» WORK ITEM
Set out the listing from its first line through the line containing "怎样缓解学习压力班会，怎样缓解学习压力 相信付出就" as a Markdown table with two columns, No. and Text: put the row number under No. and the line under Text. Leave out any blank lines.

» EXTRACTED INFORMATION
--------------------------------------------------

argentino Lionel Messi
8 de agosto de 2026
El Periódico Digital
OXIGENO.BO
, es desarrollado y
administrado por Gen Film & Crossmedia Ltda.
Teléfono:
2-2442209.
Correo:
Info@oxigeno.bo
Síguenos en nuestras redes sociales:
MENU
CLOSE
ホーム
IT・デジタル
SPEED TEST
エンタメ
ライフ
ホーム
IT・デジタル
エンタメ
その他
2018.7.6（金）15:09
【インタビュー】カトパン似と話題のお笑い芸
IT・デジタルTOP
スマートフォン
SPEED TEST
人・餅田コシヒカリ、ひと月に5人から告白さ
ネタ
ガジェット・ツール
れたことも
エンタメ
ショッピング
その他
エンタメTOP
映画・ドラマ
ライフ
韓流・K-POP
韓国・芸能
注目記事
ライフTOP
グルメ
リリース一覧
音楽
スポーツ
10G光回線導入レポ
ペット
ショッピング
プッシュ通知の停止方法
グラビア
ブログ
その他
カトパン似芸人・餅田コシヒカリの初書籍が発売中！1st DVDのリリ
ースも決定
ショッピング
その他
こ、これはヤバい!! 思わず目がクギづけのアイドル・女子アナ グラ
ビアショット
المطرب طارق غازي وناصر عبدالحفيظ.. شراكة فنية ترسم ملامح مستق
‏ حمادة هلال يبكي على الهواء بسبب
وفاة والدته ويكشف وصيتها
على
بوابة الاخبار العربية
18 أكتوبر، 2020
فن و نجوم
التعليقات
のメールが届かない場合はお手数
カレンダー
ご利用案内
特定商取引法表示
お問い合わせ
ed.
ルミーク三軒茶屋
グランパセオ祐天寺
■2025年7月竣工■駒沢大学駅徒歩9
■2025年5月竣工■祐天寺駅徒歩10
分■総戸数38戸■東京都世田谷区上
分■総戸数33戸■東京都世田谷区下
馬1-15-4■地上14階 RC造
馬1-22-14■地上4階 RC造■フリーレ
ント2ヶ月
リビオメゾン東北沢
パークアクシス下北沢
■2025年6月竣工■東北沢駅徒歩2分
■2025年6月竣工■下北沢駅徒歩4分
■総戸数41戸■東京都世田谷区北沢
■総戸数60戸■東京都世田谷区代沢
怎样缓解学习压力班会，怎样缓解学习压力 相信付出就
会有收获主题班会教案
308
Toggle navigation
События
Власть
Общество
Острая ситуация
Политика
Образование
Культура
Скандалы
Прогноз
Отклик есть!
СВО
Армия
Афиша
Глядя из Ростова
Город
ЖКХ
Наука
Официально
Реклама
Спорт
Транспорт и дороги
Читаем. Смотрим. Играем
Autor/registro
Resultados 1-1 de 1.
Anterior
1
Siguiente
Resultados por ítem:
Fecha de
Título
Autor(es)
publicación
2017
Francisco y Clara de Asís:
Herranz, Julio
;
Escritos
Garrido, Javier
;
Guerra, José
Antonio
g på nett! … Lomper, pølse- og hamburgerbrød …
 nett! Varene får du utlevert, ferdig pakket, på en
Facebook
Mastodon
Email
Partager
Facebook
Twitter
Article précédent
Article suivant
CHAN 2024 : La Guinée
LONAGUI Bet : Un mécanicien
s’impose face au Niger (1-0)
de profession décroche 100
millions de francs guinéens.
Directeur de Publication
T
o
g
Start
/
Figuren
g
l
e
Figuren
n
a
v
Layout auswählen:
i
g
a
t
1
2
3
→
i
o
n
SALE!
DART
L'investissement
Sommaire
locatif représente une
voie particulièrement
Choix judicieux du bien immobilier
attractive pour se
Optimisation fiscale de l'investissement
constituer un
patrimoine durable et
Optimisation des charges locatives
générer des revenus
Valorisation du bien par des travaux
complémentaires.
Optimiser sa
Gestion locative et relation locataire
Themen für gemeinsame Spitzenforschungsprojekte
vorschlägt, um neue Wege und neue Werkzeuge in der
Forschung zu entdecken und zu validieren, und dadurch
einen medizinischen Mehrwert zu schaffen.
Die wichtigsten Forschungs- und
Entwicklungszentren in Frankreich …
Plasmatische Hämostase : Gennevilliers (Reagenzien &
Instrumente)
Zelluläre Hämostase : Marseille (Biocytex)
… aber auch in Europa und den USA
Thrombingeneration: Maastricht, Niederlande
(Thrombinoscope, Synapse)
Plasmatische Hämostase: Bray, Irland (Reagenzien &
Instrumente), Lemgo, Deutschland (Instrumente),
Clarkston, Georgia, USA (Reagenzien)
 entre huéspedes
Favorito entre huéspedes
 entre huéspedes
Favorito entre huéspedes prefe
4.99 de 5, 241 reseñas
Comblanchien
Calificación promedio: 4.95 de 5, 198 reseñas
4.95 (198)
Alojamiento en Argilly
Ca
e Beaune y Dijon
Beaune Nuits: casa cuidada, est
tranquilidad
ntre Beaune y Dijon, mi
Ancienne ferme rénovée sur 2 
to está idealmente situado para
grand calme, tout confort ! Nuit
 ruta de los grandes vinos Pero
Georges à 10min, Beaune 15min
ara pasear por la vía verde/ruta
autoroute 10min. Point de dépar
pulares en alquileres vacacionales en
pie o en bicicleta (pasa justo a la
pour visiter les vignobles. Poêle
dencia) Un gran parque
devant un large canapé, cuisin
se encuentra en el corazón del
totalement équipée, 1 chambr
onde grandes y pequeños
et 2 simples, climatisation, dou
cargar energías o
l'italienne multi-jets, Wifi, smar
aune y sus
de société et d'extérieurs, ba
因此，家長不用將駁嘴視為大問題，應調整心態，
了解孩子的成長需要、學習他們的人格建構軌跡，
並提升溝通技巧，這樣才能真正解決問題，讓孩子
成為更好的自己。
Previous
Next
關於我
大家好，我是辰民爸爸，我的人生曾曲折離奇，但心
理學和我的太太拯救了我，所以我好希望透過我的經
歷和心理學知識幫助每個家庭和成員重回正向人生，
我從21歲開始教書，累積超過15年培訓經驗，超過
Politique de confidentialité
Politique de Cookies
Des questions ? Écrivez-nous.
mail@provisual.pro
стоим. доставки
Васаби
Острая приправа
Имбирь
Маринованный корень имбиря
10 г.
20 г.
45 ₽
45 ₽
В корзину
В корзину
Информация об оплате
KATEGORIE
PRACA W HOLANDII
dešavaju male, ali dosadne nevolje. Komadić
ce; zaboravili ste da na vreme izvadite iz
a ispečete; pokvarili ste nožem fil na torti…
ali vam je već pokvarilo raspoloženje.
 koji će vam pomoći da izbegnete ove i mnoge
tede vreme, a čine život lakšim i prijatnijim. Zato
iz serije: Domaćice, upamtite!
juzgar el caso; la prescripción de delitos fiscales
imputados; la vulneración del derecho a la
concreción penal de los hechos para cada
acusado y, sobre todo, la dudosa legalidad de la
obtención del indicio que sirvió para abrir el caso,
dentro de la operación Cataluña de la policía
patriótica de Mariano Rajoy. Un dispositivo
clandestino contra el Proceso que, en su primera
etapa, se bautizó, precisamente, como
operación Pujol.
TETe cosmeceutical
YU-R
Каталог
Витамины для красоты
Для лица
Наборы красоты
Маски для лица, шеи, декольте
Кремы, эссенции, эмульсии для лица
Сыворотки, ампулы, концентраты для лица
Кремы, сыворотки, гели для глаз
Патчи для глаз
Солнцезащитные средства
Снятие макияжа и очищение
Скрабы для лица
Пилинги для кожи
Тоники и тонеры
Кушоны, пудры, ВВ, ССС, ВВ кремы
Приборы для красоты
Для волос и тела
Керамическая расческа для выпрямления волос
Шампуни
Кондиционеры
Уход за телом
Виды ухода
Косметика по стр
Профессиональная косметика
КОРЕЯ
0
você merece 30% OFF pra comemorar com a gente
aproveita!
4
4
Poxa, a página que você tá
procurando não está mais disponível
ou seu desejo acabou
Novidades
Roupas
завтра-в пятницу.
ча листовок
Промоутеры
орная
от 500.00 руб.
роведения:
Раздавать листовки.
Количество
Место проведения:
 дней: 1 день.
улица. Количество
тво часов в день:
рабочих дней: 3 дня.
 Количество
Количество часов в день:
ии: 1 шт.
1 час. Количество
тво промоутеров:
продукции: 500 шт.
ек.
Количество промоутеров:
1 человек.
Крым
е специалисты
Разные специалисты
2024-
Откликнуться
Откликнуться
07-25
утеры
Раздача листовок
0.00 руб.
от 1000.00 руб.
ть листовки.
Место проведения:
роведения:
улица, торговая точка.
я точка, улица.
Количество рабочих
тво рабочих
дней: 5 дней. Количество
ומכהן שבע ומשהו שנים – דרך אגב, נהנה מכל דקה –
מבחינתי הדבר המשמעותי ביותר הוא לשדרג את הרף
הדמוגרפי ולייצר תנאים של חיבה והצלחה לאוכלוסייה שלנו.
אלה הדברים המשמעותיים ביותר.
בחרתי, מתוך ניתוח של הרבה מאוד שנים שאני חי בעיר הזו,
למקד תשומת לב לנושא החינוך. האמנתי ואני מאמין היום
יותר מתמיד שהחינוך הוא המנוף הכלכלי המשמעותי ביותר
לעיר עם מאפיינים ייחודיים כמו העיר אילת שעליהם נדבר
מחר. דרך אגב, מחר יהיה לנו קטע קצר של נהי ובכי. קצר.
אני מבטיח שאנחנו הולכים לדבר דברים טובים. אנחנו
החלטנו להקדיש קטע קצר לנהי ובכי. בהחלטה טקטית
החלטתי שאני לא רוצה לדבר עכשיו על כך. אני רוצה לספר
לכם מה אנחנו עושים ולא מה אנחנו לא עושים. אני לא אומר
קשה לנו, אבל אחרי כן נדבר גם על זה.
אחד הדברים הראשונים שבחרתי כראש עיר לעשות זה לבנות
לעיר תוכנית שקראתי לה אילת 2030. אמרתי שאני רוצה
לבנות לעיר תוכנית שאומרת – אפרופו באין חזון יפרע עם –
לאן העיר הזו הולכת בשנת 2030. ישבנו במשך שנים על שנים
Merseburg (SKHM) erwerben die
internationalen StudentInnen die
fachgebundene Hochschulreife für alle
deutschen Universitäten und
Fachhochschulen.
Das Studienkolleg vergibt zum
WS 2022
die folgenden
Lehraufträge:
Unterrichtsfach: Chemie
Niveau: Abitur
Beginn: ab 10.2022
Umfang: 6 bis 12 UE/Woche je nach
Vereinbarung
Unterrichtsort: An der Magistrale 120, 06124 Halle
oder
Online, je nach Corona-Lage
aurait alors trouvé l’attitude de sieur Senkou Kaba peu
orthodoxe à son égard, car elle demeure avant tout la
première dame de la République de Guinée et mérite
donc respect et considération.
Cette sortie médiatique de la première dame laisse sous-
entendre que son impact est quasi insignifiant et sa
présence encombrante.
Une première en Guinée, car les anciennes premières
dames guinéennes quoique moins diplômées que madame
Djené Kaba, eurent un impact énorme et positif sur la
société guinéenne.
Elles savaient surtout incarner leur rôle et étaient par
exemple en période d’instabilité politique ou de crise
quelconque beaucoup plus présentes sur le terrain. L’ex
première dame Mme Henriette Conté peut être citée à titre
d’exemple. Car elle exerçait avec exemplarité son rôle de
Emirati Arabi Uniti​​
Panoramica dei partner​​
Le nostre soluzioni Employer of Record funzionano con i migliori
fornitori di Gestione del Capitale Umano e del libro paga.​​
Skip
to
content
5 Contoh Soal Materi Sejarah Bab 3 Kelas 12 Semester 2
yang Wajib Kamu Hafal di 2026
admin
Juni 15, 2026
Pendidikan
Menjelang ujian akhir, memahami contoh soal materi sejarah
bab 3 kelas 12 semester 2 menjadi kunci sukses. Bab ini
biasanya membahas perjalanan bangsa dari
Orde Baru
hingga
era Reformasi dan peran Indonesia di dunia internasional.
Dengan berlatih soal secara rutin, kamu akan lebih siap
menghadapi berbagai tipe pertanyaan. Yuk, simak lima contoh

--------------------------------------------------

» THE ANSWER
| No. | Text |
|---|---|
| 1 | argentino Lionel Messi |
| 2 | 8 de agosto de 2026 |
| 3 | El Periódico Digital |
| 4 | OXIGENO.BO |
| 5 | , es desarrollado y |
| 6 | administrado por Gen Film & Crossmedia Ltda. |
| 7 | Teléfono: |
| 8 | 2-2442209. |
| 9 | Correo: |
| 10 | Info@oxigeno.bo |
| 11 | Síguenos en nuestras redes sociales: |
| 12 | MENU |
| 13 | CLOSE |
| 14 | ホーム |
| 15 | IT・デジタル |
| 16 | SPEED TEST |
| 17 | エンタメ |
| 18 | ライフ |
| 19 | ホーム |
| 20 | IT・デジタル |
| 21 | エンタメ |
| 22 | その他 |
| 23 | 2018.7.6（金）15:09 |
| 24 | 【インタビュー】カトパン似と話題のお笑い芸 |
| 25 | IT・デジタルTOP |
| 26 | スマートフォン |
| 27 | SPEED TEST |
| 28 | 人・餅田コシヒカリ、ひと月に5人から告白さ |
| 29 | ネタ |
| 30 | ガジェット・ツール |
| 31 | れたことも |
| 32 | エンタメ |
| 33 | ショッピング |
| 34 | その他 |
| 35 | エンタメTOP |
| 36 | 映画・ドラマ |
| 37 | ライフ |
| 38 | 韓流・K-POP |
| 39 | 韓国・芸能 |
| 40 | 注目記事 |
| 41 | ライフTOP |
| 42 | グルメ |
| 43 | リリース一覧 |
| 44 | 音楽 |
| 45 | スポーツ |
| 46 | 10G光回線導入レポ |
| 47 | ペット |
| 48 | ショッピング |
| 49 | プッシュ通知の停止方法 |
| 50 | グラビア |
| 51 | ブログ |
| 52 | その他 |
| 53 | カトパン似芸人・餅田コシヒカリの初書籍が発売中！1st DVDのリリ |
| 54 | ースも決定 |
| 55 | ショッピング |
| 56 | その他 |
| 57 | こ、これはヤバい!! 思わず目がクギづけのアイドル・女子アナ グラ |
| 58 | ビアショット |
| 59 | المطرب طارق غازي وناصر عبدالحفيظ.. شراكة فنية ترسم ملامح مستق |
| 60 | ‏ حمادة هلال يبكي على الهواء بسبب |
| 61 | وفاة والدته ويكشف وصيتها |
| 62 | على |
| 63 | بوابة الاخبار العربية |
| 64 | 18 أكتوبر، 2020 |
| 65 | فن و نجوم |
| 66 | التعليقات |
| 67 | のメールが届かない場合はお手数 |
| 68 | カレンダー |
| 69 | ご利用案内 |
| 70 | 特定商取引法表示 |
| 71 | お問い合わせ |
| 72 | ed. |
| 73 | ルミーク三軒茶屋 |
| 74 | グランパセオ祐天寺 |
| 75 | ■2025年7月竣工■駒沢大学駅徒歩9 |
| 76 | ■2025年5月竣工■祐天寺駅徒歩10 |
| 77 | 分■総戸数38戸■東京都世田谷区上 |
| 78 | 分■総戸数33戸■東京都世田谷区下 |
| 79 | 馬1-15-4■地上14階 RC造 |
| 80 | 馬1-22-14■地上4階 RC造■フリーレ |
| 81 | ント2ヶ月 |
| 82 | リビオメゾン東北沢 |
| 83 | パークアクシス下北沢 |
| 84 | ■2025年6月竣工■東北沢駅徒歩2分 |
| 85 | ■2025年6月竣工■下北沢駅徒歩4分 |
| 86 | ■総戸数41戸■東京都世田谷区北沢 |
| 87 | ■総戸数60戸■東京都世田谷区代沢 |
| 88 | 怎样缓解学习压力班会，怎样缓解学习压力 相信付出就 |